> **WORK ORDER 1**
Copy the chart comprehension data records below, reproducing every line word for word, and omit the pictures.

Trading on tips is a tricky subject as at times, my friends or people I know make money on some random pump and dump stock which they brag about when I say I trade. We've all been there trying to talk trading with someone and hear this or that story...

The thing about a tip, especially when someone else is elated about it, is that the stock is usually at it's peak with the owner high on a wave of paper profits. Somehow, we are not okay with people making money other than us, particularly if we claim to be stock traders. Ego in action.

The Stocks are typically:

  • Low quality with low liquidity
  • Already had their run without you aboard
  • Broken tickers with no hope of return

How many of your friends with these prime tips are millionaire stock traders?

The only tips I trade these days are the tips from my own stock trading strategy which come from a rigorous screening process. Price action, volume and velocity are all that I need to make an assessment of a good or a bad purchase (for the most part).

Taking full accountability for your trading is the true mark of distinction when trading stocks. Your screening process and objective criteria ARE the tips. If you can't trust your own judgement, why in the name of shit will you trust someone else?

Form your own ideas and trade for real. If not, it's totally okay to simply index invest or do something else. If you treat trading like gambling then you can expect the same results as a gambler. Uncertain, unpredictable and making sure the house always wins.

4. Buying Cheap Stocks

This one still gets me a few times a year. I simply cannot help but try and buy a few beat up tickers in the hopes of it making a return to former glory. Like a bad relationship, I still find myself going back to the self-torture of repeating this mistake. Far less however and hopefully never again after writing it here.

Blogging by the way is a great way of holding yourself accountable for your stock trading.

Sure, sometimes this can work out, in fact, some people have an entire strategy around timing and buying broken down stocks with very specific entry criteria. For the most part however, think about it this way:

  • Why have large institutions sold this stock in the first place?
  • How many buyers are trapped in the decline and would love to get out at a higher price (huge supply)?

> **WORK ORDER 2**
For each statement below, say yes or no to whether it agrees with the passage on stock tips, and quote the exact words from the passage that decide it. (a) Tipped stocks are typically low quality with low liquidity. (b) The writer no longer buys beat-up stocks at all. (c) Blogging is described as a way of holding yourself accountable for your stock trading.

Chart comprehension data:
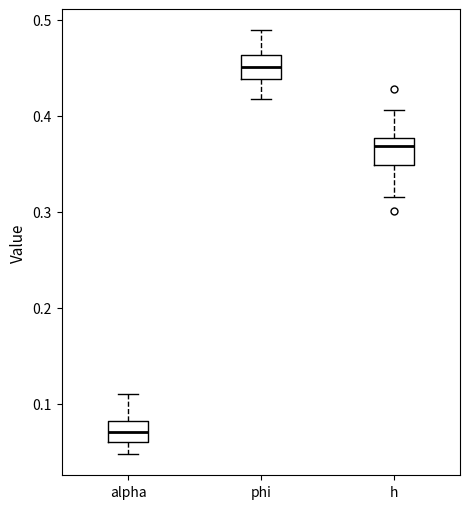

Where does the lower whisker of the box for phi end on the y-axis? The values are not printed on the chart, so give them approximately, as read against the axis.

0.42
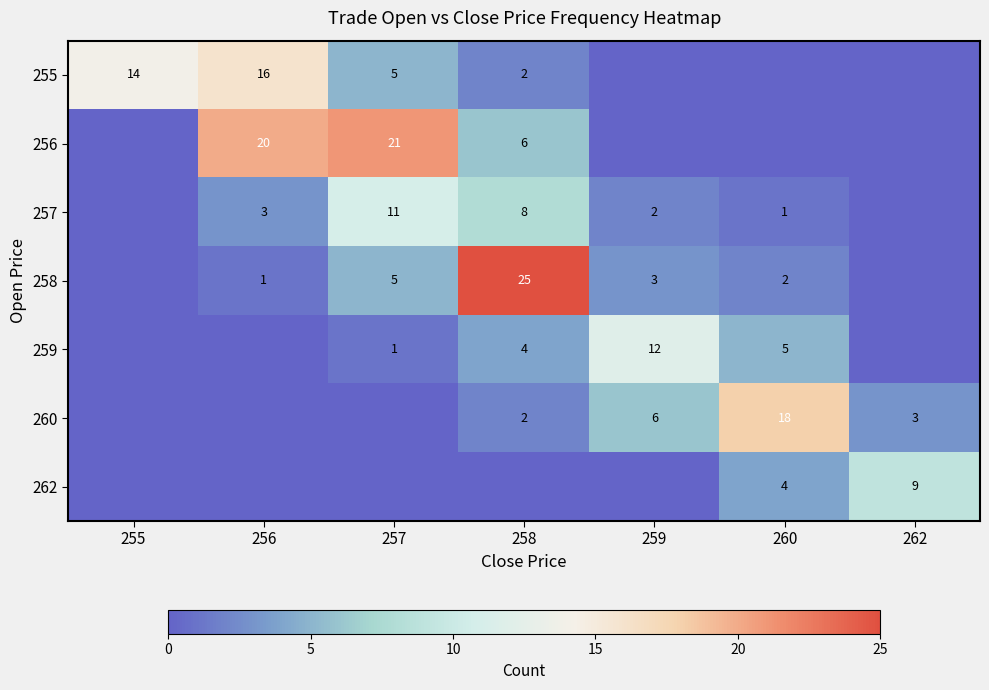

True or false: 260 has a value of 18 at 260.

True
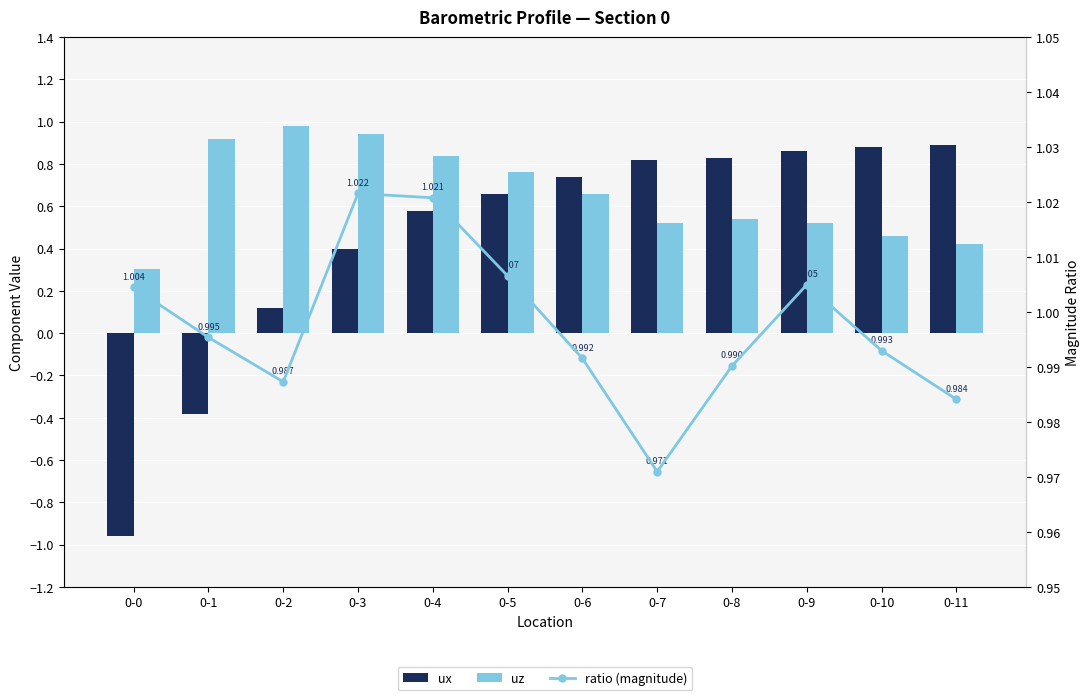

What is the value of the ratio (magnitude) bar at the 9th from the left?

1.0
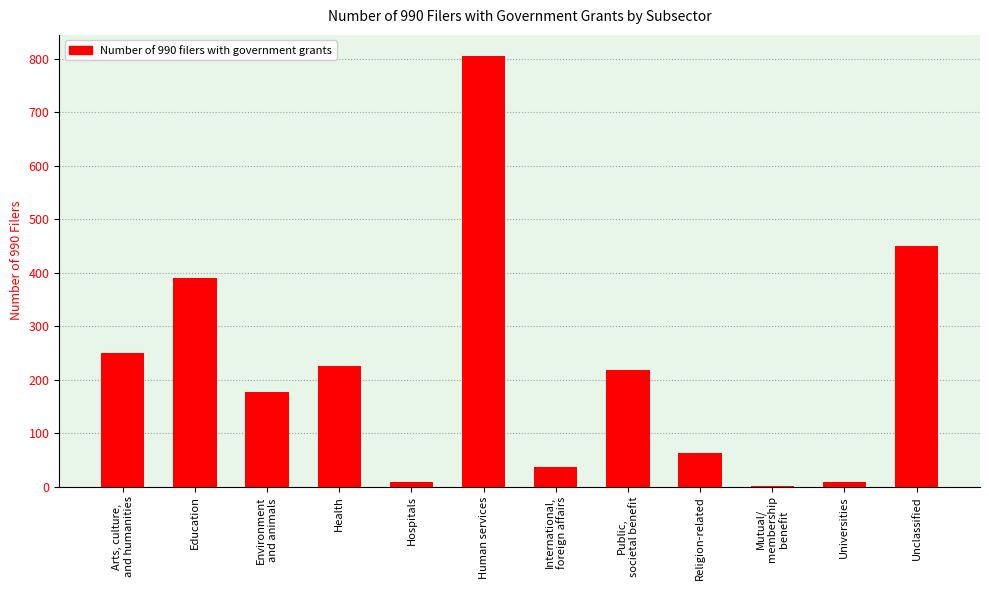

How many series are shown in this chart?

1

> **EXPECTED OUTPUT 1**
Where does the lower whisker of the box for phi end on the y-axis? The values are not printed on the chart, so give them approximately, as read against the axis.

0.42

True or false: 260 has a value of 18 at 260.

True

What is the value of the ratio (magnitude) bar at the 9th from the left?

1.0

How many series are shown in this chart?

1

> **EXPECTED OUTPUT 2**
(a) Yes: "Low quality with low liquidity"
(b) No: "This one still gets me a few times a year."
(c) Yes: "Blogging by the way is a great way of holding yourself accountable for your stock trading."